▸ **TEKS BACAAN**:

--------------------------------------------------

Menurut Peraturan Presiden Nomor 22 Tahun 2017 tentang rencana umum energi nasional, proyeksi kebutuhan energi Indonesia pada 2030 untuk minyak bumi diperkirakan 112,9 juta ton setara minyak (million ton oil equivalent/MTOE), gas bumi 109,1 MTOE, batu bara 147,5 MTOE, dan EBT sebesar 130,5 MTOE.
Sedangkan untuk 2050 komposisinya akan menjadi sebagai berikut, minyak bumi 197,7 MTOE, gas bumi 242,9 MTOE, batu bara 255,9 MTOE, dan EBT 315,7 MTOE.
Meski begitu, guna mengejar target lifting minyak satu juta barel per hari dan gas 12 miliar standar kaki kubik per hari (BSCFD) pada 2030, dibutuhkan investasi yang cukup besar. "Kami perkirakan industri hulu migas dapat menarik investasi atau Indonesia membutuhkan investasi dengan total US$ 187 miliar," kata Dwi.
Selain menarik investasi, target tersebut juga dapat memberikan efek pengganda berupa gross revenue senilai US$ 371 miliar dengan pendapatan negara sebesar US$ 131 miliar pada 2030. Hal ini pun akan berdampak baik bagi perekonomian nasional dan regional.
Namun, terdapat beberapa tantangan di sektor ini yang masih menjadi pekerjaan rumah pemerintah untuk segera dituntaskan. Beberapa di antaranya seperti rumitnya perizinan, tumpang tindih peraturan antara pemerintah pusat dan daerah, rezim fiskal yang kurang menarik, dan lain sebagainya.
Lifting Migas Kuartal I 2021 di Bawah Target
Adapun realisasi lifting minyak per Maret 2021 baru mencapai 676,2 ribu barel per hari (BOPD) atau 96% dari target 705 ribu BOPD. Hal ini seiring dengan pandemi yang menghambat kegiatan di sektor hulu migas.

--------------------------------------------------

▸ **DAFTAR TERSEDIA**:
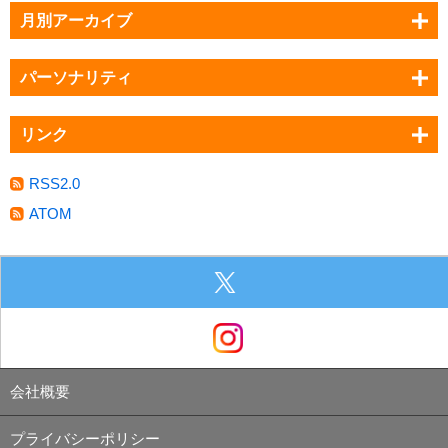
月別アーカイブ
パーソナリティ
リンク
RSS2.0
ATOM
会社概要
プライバシーポリシー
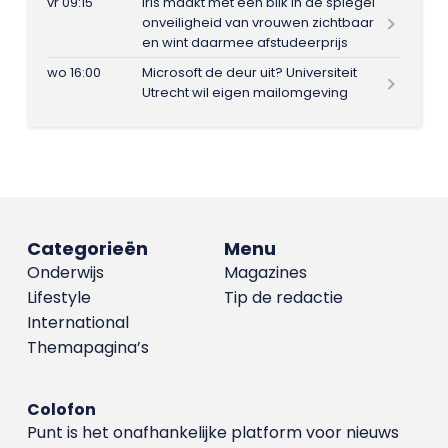
vr 09:15
Iris maakt met één blik in de spiegel
onveiligheid van vrouwen zichtbaar
en wint daarmee afstudeerprijs
wo 16:00
Microsoft de deur uit? Universiteit
Utrecht wil eigen mailomgeving
Categorieën
Menu
Onderwijs
Magazines
Lifestyle
Tip de redactie
International
Themapagina’s
Colofon
Punt is het onafhankelijke platform voor nieuws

--------------------------------------------------

▸ **TUGAS DIKERJAKAN**:
(1) Salin ulang bagian teks bacaan yang dimulai pada "Lifting Migas Kuartal" dan berakhir pada "sektor hulu migas.". Ganti "pandemi" dengan "wabah".
(2) Tentukan apakah setiap pernyataan berikut sesuai dengan teks bacaan, lalu jawab ya atau tidak disertai kutipan kata-kata teks yang menentukan. (a) Proyeksi kebutuhan batu bara Indonesia pada 2030 adalah 147,5 MTOE. (b) Pada 2050 kebutuhan gas bumi diproyeksikan lebih kecil daripada minyak bumi. (c) Realisasi lifting minyak per Maret 2021 melampaui target.

▸ **JAWABAN**:
(1)
Lifting Migas Kuartal I 2021 di Bawah Target
Adapun realisasi lifting minyak per Maret 2021 baru mencapai 676,2 ribu barel per hari (BOPD) atau 96% dari target 705 ribu BOPD. Hal ini seiring dengan wabah yang menghambat kegiatan di sektor hulu migas.

(2)
(a) Ya: "batu bara 147,5 MTOE".
(b) Tidak: "minyak bumi 197,7 MTOE, gas bumi 242,9 MTOE".
(c) Tidak: "baru mencapai 676,2 ribu barel per hari (BOPD) atau 96% dari target 705 ribu BOPD".